The Honorable J. Curtis Joyner, in his decision dated January 8, 2021, in the case of Humans & Resources, LLC, d/b/a Cadence Restaurant vs. Firstline National Insurance Company, 20-CV-2152 (USDC, EDPA) denied the insurer’s motion to dismiss the policy holder’s declaratory judgment complaint which seeks damages for business interruption losses related to COVID-19 and the stay-at-home orders issued by the Governor of Pennsylvania and the Mayor of Philadelphia. The Court’s decision is seemingly overreaching as it ignored the plain unambiguous policy language to allow the policy holder to maintain a claim based on its assertion that it reasonably believed the policy would provide coverage for its losses.
In reaching its decision, the Court acknowledged that the subject “All Risk” policy required that the loss suffered by the business was caused as a result of some actual physical property damage or loss. The Court appreciated that the insured restaurant did not suffer any actual physical loss and that civil authority coverage was not triggered. Moreover, the subject policy contained a virus exclusion that excluded claims for losses resulting from viruses such as COVID-19. To reach its goal-oriented result, the Court applied Pennsylvania’s Doctrine of Reasonable Expectations and held that the policy holder’s “reasonable expectations” may have superseded the unambiguous policy language and exclusions.
“Under this doctrine, Pennsylvania courts have acknowledged the inherent disparity of bargaining power that exists between an insurer and insured, as well as the complexity of policy terms and conditions in insurance contracts,” and that “[t]his dynamic sometimes ‘forces the insurance consumer to rely upon the oral representations of the insurance agent’ which may or may not accurately reflect the contents of the written document.”
Although “in most cases, the language of the insurance policy will provide the best indication of the content of the parties’ reasonable expectations,” the courts must nevertheless “examine the ‘totality of the insurance transaction involved to ascertain the reasonable expectations of the insured.'”
Rational minds must question how a policy holder could have had a “reasonable” expectation that it purchased coverage for the claimed losses when the policy language expressly excluded coverage for those claims and where the Court concluded the policy language was not ambiguous and has been upheld in other cases.

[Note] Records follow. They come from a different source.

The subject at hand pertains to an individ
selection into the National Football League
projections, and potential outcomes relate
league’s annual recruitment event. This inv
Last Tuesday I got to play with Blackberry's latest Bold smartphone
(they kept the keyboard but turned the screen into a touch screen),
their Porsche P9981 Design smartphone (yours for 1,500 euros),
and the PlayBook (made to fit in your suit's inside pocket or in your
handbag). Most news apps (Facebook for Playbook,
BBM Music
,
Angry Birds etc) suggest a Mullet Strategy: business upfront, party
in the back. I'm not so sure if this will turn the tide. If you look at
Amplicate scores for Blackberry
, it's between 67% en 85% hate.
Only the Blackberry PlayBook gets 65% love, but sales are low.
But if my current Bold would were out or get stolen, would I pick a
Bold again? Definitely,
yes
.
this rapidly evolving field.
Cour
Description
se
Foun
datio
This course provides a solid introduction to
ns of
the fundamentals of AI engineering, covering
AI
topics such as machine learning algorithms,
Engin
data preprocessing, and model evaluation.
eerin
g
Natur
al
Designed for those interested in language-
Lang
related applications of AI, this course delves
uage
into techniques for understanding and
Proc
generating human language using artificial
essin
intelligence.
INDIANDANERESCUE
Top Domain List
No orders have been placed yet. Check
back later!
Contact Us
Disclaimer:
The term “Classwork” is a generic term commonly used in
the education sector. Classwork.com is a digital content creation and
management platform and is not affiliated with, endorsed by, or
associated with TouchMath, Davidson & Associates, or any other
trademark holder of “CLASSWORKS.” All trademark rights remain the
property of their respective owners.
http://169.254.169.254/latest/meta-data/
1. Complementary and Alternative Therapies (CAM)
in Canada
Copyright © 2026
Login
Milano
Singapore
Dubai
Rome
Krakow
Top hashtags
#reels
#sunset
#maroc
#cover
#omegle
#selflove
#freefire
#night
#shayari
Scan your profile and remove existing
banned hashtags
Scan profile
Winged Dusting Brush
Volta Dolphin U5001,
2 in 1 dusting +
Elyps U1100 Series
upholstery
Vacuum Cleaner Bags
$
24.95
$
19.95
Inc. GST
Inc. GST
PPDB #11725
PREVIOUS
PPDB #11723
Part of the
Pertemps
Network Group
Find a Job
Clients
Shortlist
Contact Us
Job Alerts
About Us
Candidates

The Court’s overreaching decision is disturbing. It was seemingly issued in contradiction with principles of both contract and insurance law. In fact, the Court, expressly stated in its decision that interpretation of contracts is generally an issue of law for the court. We note that the Court did not grant the policy holder summary judgment but merely denied the carrier’s motion to dismiss on the pleadings. Consequently, the Court allowed discovery to proceed. Insurers in Pennsylvania and throughout the country must hope that the case is either dismissed at trial or through appeals that will undoubtedly be filed.